The Columbia City Council received the wrong list of jobs a consultant would do for Columbia Water & Light when it voted to spend $450,000 to do it.
Mayor Brian Treece pointed out the discrepancy between the scope of services the council saw at its Jan. 4, 2016 meeting and what the final contract with Black & Veatch provided. The city’s utility department asked for a comprehensive review of its water system, including how it collects, treats and distributes it. The scope of services attached to the agenda also asked to “evaluate rate structures,” and to figure out how to properly charge different customers.
Black & Veatch’s work is central to the Integrated Water Resource Planning group. The commission is considering how much to ask voters approve in bonds to, among other things, expand the city’s water treatment plant. Many options cost around $16 million.
However, the contract the city council approved money for didn’t require the rate structure work. Treece, who was not on the council at the time, said it’s important for a third party to review how much Water & Light is charging, and to ensure businesses and homes pay their fair share.
“Utility bills are just like taxes,” Treece told ABC 17 News. “We all have to pay them. And utility rate increases are like tax increases. A government monopoly utility, like the Water & Light department, should not be determining their own rates. That’s why they bring those rates to council.”
City spokesman Steve Sapp said staff attached an earlier version of the scope of services to the council’s agenda. New safeguards are in place to make sure the correct information gets put on agendas, Sapp said, including more people reviewing what is sent.
“Anytime that we send erroneous information out, it’s not good,” Sapp said. “And we know that. It would be really bad if we did it, you know, intentionally. But we didn’t.”

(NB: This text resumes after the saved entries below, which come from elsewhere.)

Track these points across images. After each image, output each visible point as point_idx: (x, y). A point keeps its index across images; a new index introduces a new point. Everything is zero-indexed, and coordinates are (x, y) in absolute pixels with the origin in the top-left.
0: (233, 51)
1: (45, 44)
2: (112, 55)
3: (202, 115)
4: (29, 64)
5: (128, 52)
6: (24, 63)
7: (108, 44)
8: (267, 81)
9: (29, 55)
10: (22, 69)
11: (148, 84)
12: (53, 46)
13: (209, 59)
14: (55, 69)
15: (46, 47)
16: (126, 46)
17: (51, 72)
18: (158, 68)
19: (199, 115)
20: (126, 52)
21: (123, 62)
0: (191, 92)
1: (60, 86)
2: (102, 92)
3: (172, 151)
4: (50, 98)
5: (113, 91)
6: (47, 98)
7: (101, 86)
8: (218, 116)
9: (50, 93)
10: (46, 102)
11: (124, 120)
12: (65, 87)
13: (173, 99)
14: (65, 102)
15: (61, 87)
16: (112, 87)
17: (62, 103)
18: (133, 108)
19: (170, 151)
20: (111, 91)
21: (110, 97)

Governmental agencies create a scope of services to attract companies, like consulting firms or construction, to do various jobs. Once companies send proposals on the work it can do, staff negotiates with them on what the final contract will entail. Sapp said in this case, utility staff felt they needed to figure out which project they were pursuing.
“Then, do that rate study afterwards to see how those options would affect the end users’ rates, whether it’s a commercial account or residential account,” Sapp said.

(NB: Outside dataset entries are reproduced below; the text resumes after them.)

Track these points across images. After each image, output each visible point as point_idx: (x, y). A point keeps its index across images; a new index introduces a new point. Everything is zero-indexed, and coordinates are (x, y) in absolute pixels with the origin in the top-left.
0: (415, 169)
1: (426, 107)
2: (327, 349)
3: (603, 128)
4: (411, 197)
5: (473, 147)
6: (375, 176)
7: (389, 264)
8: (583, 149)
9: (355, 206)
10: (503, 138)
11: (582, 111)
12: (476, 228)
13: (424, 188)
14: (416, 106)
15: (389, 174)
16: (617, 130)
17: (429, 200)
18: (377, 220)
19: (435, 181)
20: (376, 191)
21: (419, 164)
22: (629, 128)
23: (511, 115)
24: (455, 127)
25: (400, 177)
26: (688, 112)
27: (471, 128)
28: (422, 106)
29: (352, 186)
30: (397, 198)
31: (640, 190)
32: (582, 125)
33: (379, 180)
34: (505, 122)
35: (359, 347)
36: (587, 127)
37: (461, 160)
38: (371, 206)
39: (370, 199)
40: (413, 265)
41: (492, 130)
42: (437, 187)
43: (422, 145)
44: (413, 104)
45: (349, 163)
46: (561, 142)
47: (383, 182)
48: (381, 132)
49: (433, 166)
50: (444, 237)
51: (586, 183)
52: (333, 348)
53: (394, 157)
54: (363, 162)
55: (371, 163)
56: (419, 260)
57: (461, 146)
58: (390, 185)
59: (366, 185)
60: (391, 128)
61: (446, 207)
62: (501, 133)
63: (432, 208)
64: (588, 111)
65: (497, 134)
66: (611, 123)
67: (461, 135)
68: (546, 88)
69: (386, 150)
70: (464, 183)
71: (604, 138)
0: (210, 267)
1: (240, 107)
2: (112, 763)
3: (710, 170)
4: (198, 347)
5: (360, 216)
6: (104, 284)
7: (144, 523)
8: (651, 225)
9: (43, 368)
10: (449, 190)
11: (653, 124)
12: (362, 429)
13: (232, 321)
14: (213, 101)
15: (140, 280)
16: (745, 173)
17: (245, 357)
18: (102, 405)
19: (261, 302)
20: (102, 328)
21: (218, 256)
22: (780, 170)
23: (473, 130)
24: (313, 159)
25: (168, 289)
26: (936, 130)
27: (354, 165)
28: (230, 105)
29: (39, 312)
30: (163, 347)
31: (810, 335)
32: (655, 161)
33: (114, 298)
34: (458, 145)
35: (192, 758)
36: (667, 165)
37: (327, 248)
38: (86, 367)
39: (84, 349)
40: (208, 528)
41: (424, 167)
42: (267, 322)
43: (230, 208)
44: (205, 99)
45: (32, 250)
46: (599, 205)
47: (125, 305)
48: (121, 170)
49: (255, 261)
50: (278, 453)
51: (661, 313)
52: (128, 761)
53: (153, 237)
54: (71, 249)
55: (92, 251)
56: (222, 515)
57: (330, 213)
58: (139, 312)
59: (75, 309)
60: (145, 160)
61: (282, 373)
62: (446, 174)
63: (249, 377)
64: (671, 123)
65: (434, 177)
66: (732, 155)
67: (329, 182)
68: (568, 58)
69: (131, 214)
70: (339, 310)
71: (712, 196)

Treece said he’s heard a few different accounts of why the wrong scope of services were attached to the agenda. The signed contract shows Black & Veatch had signed on in November, two months before the council took a vote. Another explanation was that contract negotiations to lower the price meant sacrificing the rate structure.
“Today, I’m hearing it’s a clerical error,” Treece said. “All of which compounds my frustration that this was misrepresented to city council, and ultimately that undermines not just the city council’s confidence, but the public’s confidence to make sure we’re making the best decisions with the most information available.”
Treece said the issue is important beyond transparency, but also in regards to rate setting. Private utility companies have to have rate adjustments approved by the state Public Service Commission, a process that can take several months. For Water & Light, it only takes a vote of the city council to adjust the rates. Treece said a review would give them a better idea of who’s paying what, and ensure it’s fairness.
“Before I’m comfortable moving forward on any water bond issue in the future, I need to have that independent rate review, so we know who’s going to be paying higher rates, and whether they’re disproportionately burdened with a utility tax increase,” Treece said.
Water & Light leaders have said a bond issue could be on a ballot in 2018.